Your goal:
Carry on the model railway post below about building a URC Sputnik cement wagon, picking up after its final sentence.

Document passage:
# # #
Saturday, September 13, 2025

Balls of Cement - URC Sputnik Wagon

 DB says:

I received a care package from 3 Foot 6 models yesterday. 

There are some impressive items within it, and I'm pleased to say that the quality is superb. Lewis mentioned a few months back that he has changed up his processes and the results really show here. No strata! Flat surfaces! Straight edges! No sags! Even the resin seems slightly less brittle and a little more forgiving, unless you drop something onto concrete from a height that is...

But more on that in a moment.

Its been a while since I have 'made something' with wheels, so why not let 3'-6 do most of the work and I'll finish things off. 

A prototype that I've always wanted is a cement wagon or two. There were two main bogie tank styles - these spherical Sputnik URCs, and the UBCs that came with either spherical or flat sided tanks with more conical tops. These are appropriate from the late steam era through until the mid 1990s. 

Here is a URC laid up at Taita in the early 90s.

The 3-6 one, which I believe was designed up by Simon Lister, is a Sputnik type. So that's what I'm making, and handily I have the picture above. There are a few wagons preserved too:  https://www.nzrsr.co.nz - search for URC in class. One has a picture showing the piping on the other side. There is also one UBC of the other shape preserved. David Mac's rolling stock register is a great resource for remembering what older wagons looked like without having to go and see them.
# # #
Records supplied:
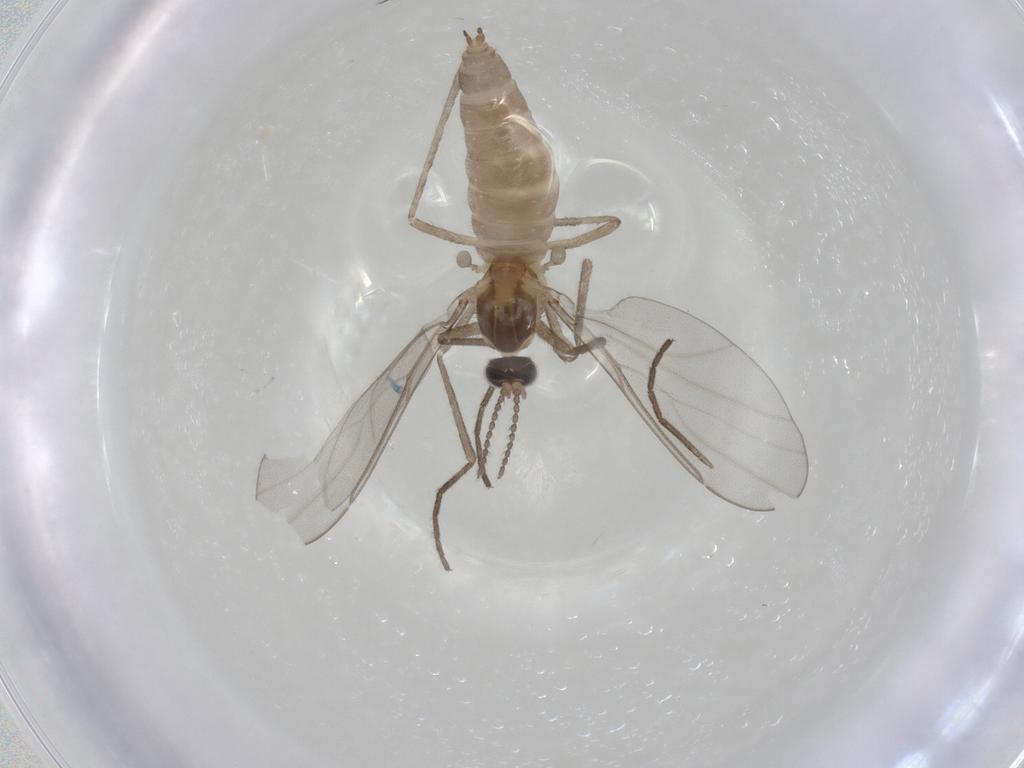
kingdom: Animalia
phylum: Arthropoda
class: Insecta
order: Diptera
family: Cecidomyiidae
# # #
Final answer:
The 3D print quality here is great. Despite these being spherical surfaces, there is no strata at all on this print, the tubs are smooth and completely free of facets, the flat surface of the wagon top is completely perfect. There is not even any warp in the sides or the truss rods, or in the width of the trusses. The only slight blemish is in one of the corners, but its so minor I'm not going to touch it. There is a slight ring around each of the four cement balls (in the top half). I'm not sure if this is intentional from the design or a slight printing defect but I gave them a quick ineffective rub with some fine sandpaper that must have last been used on something yellow.

The four lids were glued on top, as these are printed as separate parts. I needed to open up the holes for these slightly in two of the balls. 

Then I did my usual removal of coupling pockets and shortening the bogie mounting points so the wagon will sit lower.


About this stage I managed to drop the whole thing onto the concrete floor. I can never manage to hit the little carpet mat under me and am finding such fumbles are one of many perils of getting older. 

The terminus of the dropping motion all but snapped the frame in half and removed two of the balls. Bugger. Some glue had it back together in short order. I put some steel wire (my point rodding) under the wagon floor to keep things together and flat.

I then had the clever idea of enlarging the two central holes in the bottom to fit some chunky short steel screws into. This would add some much needed weight to the wagon. I very slowly and carefully drilled these out to the required size, being careful not to damage the truss rod cross braces. This took a while at very slow RPMs. After all that care, I realised I'd need to remove the cross pieces anyway to fit the screw heads. D'oh.

The cross pieces were replaced with some thin styrene strip. The above pic shows the underframe with its removals, additions and repairs.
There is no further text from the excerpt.